Modern banjos like this 1988 Gibson are quite different from their calabash gourd predecessors. Photo courtesy of the American Banjo Museum  

This, says Krakauer, created a “cultural narrative about what musical forms are played by or supposedly enjoyed by which social groups.”

In the coming decades, the perception of the banjo as an exclusively white instrument would be perpetuated in films and television shows like “The Beverly Hillbillies,” “Hee Haw,” and “O Brother, Where Art Thou?” The 1972 thriller “Deliverance” would also push the stereotype, depicting banjo players as backwoods whites with a needless thirst for violence. 

But reality tells a different story—one in which Black banjoists like Dink Roberts, Rufus Kasey, Elizabeth Cotten, and Lewis Hairston were all making influential music with the instrument throughout the 20th century. These musicians were simply “less visible” than their white counterparts, says Krakauer. “But there have always been Black banjo players,” he confirms.

 And there always will be, says Ellis. As he points out, Black banjoists like Dom Flemons, previously of the Durham-based string band Carolina Chocolate Drops, are making a lasting impression. “Young, Black musicians are picking up and mastering the instrument and bringing it full circle back into African-American culture,” says Ellis. “For me, that’s the most exciting development of the 21st century.”

A New, Old Sound 

If you think you don’t like the snappy twang of the banjo, give these three contemporary pickers a listen. 

North Carolina banjoist Tray Wellington. His album “Black Banjo” defies genres by melding jazz, blues, and contemporary hip-hop. Photo by Rob Laughter

Tray Wellington

North Carolina native Tray Wellington didn’t wait long to burst onto the music scene. By the time he finished high school, Wellington was touring with the Watauga County bluegrass group Cane Mill Road. Since then, he has earned himself an International Bluegrass Music Association Momentum Instrumentalist of the Year award and produced a full-length album. Released last year, “Black Banjo” defies genres by taking inspiration from jazz musicians like John Coltrane, blues icons like Muddy Waters, and modern hip-hop artists like Childish Gambino. traywellington.com. 

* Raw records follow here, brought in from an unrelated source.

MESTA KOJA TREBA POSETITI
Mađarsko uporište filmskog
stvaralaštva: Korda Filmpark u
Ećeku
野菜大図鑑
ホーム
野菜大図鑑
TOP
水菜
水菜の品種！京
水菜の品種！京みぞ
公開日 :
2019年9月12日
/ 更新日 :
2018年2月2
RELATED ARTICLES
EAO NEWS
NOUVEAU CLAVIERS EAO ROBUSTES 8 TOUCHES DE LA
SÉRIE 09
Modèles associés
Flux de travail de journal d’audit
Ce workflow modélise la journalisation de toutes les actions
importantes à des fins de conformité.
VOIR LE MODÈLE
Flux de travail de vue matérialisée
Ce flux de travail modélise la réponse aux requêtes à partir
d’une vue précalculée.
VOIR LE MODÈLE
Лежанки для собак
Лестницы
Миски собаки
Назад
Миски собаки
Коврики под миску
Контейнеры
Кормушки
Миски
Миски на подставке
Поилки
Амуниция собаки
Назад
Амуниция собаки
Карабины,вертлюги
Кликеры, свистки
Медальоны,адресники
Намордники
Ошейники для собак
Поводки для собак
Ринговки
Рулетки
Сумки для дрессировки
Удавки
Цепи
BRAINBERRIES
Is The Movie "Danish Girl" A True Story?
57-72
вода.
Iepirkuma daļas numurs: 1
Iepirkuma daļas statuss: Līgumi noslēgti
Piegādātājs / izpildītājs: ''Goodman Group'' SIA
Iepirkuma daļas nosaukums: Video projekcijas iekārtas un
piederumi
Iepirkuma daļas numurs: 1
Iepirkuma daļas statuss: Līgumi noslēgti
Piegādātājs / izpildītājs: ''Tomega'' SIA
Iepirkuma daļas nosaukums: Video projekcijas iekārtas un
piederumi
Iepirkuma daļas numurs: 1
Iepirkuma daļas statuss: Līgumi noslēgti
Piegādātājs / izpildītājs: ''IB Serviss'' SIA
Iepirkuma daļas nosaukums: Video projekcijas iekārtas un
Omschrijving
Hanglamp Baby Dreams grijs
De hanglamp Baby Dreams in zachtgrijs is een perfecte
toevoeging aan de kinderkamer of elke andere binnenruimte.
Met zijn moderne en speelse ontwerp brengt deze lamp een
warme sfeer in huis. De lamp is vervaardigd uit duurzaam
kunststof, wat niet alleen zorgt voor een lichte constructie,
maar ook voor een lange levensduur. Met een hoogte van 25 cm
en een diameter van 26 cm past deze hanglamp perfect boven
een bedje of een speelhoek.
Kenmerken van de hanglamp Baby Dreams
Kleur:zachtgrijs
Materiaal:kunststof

Asheville singer, songwriter, and banjoist Kathryn O’Shea. Photo courtesy of the artist

Kathryn O’Shea 

In 2018, singer-songwriter Kathryn O’Shea moved from Atlanta to her native Asheville with hopes of “tending her roots.” Since then, she’s been laying down cathartic tracks featuring her otherworldly voice and the electric banjo. The resulting sound is something of a country-fried Florence Welch. You can’t help but be transported to a snowy mountain road, a freshly-cut lawn, or wherever else O’Shea chooses to wander. kathrynoshea.com.   

Amythyst Kiah

Hailing from eastern Tennessee, singer-songwriter, guitarist, and banjoist Amythyst Kiah offers a gritty, indie folk-infused style she describes as “Southern Gothic.” Fittingly, songs released on her 2022 EP “Pensive Pop” and her 2021 album “Wary + Strange” explore melancholic topics like suicide, racism, and alcohol abuse. Listening is a weighty experience, sure. But Kiah is sure to lighten the mood with velvety smooth vocals, twangy riffs, and toe-tapping beats. amythystkiah.com.